* Brief
Copy out the text of the rows from their first line up to and including the line with "Magnitube Volumizer Technology", keeping each line unchanged.

* Data in this exercise
_ _ _ _ _

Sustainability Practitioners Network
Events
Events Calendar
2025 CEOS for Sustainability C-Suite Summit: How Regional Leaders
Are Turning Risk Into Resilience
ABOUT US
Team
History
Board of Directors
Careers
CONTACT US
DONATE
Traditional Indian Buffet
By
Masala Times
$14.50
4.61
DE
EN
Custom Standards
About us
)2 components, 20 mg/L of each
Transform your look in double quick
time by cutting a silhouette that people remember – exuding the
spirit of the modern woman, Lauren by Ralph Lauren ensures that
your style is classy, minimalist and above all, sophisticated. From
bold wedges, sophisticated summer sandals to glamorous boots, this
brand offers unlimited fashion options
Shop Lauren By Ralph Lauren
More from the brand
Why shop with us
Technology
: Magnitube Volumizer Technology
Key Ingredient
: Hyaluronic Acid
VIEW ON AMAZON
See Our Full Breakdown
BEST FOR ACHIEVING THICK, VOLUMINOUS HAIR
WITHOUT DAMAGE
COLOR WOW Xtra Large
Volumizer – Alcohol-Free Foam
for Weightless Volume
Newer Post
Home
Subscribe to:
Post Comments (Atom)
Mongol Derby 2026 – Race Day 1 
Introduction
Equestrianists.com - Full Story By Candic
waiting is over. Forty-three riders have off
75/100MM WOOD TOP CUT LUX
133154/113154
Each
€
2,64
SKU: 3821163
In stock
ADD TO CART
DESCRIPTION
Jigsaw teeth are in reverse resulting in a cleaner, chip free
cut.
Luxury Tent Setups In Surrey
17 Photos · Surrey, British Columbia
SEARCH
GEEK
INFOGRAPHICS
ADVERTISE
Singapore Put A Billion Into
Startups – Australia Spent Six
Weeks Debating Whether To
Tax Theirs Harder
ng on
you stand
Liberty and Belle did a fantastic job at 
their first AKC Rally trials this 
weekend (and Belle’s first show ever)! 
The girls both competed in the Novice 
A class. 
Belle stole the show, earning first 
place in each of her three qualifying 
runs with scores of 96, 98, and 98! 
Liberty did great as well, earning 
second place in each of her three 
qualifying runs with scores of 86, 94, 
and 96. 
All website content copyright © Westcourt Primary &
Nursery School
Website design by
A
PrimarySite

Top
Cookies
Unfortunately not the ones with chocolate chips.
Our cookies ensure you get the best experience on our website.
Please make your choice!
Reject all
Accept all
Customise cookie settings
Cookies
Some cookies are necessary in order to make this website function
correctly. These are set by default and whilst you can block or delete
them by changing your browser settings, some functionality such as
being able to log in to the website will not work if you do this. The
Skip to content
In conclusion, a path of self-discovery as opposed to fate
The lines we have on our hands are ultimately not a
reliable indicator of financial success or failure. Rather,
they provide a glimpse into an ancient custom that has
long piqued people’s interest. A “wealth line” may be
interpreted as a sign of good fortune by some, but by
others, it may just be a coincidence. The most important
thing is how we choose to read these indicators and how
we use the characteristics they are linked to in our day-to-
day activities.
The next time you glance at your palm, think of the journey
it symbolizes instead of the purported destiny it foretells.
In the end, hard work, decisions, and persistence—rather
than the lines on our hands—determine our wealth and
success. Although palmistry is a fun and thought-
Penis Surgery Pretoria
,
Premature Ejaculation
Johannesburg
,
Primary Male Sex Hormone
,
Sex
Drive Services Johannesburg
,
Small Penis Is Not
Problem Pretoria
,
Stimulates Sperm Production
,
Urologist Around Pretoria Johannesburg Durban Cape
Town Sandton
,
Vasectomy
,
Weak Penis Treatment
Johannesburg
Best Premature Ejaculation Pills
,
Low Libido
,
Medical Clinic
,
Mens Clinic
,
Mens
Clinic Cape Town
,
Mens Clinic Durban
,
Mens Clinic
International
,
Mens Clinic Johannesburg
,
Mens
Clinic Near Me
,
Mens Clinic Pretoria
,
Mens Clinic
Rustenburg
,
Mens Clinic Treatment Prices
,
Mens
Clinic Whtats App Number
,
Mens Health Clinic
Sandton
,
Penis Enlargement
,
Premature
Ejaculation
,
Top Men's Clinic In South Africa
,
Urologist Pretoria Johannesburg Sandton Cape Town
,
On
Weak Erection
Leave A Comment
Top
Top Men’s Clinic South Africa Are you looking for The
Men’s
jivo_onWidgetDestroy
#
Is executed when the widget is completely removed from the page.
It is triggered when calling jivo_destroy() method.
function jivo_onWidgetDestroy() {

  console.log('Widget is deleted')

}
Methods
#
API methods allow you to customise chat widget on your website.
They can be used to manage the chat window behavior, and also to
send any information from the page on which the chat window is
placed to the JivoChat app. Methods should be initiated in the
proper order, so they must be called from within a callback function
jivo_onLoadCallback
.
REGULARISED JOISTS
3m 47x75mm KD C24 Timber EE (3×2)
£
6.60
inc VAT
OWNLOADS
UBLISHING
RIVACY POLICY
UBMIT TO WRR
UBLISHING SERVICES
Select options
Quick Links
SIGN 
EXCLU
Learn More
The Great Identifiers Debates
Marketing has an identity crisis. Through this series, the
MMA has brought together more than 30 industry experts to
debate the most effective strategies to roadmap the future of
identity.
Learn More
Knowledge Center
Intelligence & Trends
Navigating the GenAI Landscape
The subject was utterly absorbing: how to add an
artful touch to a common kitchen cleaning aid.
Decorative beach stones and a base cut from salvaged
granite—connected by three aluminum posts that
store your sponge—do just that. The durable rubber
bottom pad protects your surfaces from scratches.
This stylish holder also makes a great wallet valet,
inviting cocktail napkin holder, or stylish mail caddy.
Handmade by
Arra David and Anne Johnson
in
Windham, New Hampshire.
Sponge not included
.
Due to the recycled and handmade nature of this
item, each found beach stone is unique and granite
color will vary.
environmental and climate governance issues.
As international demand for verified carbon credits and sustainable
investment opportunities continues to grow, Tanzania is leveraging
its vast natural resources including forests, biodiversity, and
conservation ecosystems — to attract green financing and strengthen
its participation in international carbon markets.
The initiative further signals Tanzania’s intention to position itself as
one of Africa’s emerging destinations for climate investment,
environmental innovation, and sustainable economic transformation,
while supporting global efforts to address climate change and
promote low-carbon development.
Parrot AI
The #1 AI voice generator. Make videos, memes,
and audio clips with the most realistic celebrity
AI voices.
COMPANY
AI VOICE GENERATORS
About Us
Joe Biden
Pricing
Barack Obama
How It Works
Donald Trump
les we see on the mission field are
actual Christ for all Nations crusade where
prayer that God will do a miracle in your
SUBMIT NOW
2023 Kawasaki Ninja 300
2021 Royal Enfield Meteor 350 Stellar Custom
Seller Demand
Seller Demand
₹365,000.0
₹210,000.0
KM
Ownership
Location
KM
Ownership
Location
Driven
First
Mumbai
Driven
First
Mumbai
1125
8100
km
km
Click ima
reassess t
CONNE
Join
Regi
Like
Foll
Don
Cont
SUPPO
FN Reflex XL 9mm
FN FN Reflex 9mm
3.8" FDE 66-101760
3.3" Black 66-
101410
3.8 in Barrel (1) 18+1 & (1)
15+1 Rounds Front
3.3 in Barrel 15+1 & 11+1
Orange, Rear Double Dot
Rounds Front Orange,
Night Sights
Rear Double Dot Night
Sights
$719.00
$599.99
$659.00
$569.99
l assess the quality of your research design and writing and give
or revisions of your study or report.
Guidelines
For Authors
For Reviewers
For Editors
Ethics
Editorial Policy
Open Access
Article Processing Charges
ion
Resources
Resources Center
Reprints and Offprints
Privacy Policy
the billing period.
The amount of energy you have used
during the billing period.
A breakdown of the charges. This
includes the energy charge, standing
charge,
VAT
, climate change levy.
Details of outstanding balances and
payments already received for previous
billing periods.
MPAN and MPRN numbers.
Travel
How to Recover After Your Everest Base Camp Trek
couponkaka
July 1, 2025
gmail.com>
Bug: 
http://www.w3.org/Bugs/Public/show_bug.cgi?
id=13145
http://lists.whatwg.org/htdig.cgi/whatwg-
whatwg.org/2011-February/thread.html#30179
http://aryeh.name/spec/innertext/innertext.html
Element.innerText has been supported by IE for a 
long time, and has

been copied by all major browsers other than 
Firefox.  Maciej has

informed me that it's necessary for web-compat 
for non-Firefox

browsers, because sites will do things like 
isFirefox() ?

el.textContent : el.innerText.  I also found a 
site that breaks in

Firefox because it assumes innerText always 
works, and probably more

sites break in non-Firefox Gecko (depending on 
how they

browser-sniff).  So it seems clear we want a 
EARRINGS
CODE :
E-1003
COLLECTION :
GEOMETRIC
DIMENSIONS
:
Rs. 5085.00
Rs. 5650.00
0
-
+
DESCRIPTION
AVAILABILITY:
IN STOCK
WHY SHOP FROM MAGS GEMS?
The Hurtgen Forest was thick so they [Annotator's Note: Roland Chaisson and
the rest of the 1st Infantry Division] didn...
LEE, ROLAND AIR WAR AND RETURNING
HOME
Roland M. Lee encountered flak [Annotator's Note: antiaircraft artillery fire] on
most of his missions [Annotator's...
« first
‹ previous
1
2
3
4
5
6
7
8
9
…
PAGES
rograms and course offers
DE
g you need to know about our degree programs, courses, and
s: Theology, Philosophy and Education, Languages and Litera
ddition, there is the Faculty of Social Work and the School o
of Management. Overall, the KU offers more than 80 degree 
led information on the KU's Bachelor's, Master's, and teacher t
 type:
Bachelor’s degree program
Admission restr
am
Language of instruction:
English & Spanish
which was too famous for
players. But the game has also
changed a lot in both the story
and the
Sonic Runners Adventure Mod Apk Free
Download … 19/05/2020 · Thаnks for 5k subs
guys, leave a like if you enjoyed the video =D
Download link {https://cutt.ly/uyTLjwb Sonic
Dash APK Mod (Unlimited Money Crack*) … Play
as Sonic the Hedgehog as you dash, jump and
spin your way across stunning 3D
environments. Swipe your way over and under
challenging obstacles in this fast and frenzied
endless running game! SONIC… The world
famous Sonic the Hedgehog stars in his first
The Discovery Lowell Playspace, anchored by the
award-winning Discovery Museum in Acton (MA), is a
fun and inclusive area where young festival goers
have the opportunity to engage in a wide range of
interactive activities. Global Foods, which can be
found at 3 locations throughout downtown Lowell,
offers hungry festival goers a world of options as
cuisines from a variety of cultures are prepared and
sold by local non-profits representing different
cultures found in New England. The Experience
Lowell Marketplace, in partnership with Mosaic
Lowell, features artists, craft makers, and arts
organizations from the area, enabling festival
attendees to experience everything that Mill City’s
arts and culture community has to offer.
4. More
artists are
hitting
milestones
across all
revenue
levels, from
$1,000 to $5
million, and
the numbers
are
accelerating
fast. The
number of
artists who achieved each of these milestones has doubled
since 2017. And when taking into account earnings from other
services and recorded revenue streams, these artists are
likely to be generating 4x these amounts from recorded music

_ _ _ _ _

* Response box
Sustainability Practitioners Network
Events
Events Calendar
2025 CEOS for Sustainability C-Suite Summit: How Regional Leaders
Are Turning Risk Into Resilience
ABOUT US
Team
History
Board of Directors
Careers
CONTACT US
DONATE
Traditional Indian Buffet
By
Masala Times
$14.50
4.61
DE
EN
Custom Standards
About us
)2 components, 20 mg/L of each
Transform your look in double quick
time by cutting a silhouette that people remember – exuding the
spirit of the modern woman, Lauren by Ralph Lauren ensures that
your style is classy, minimalist and above all, sophisticated. From
bold wedges, sophisticated summer sandals to glamorous boots, this
brand offers unlimited fashion options
Shop Lauren By Ralph Lauren
More from the brand
Why shop with us
Technology
: Magnitube Volumizer Technology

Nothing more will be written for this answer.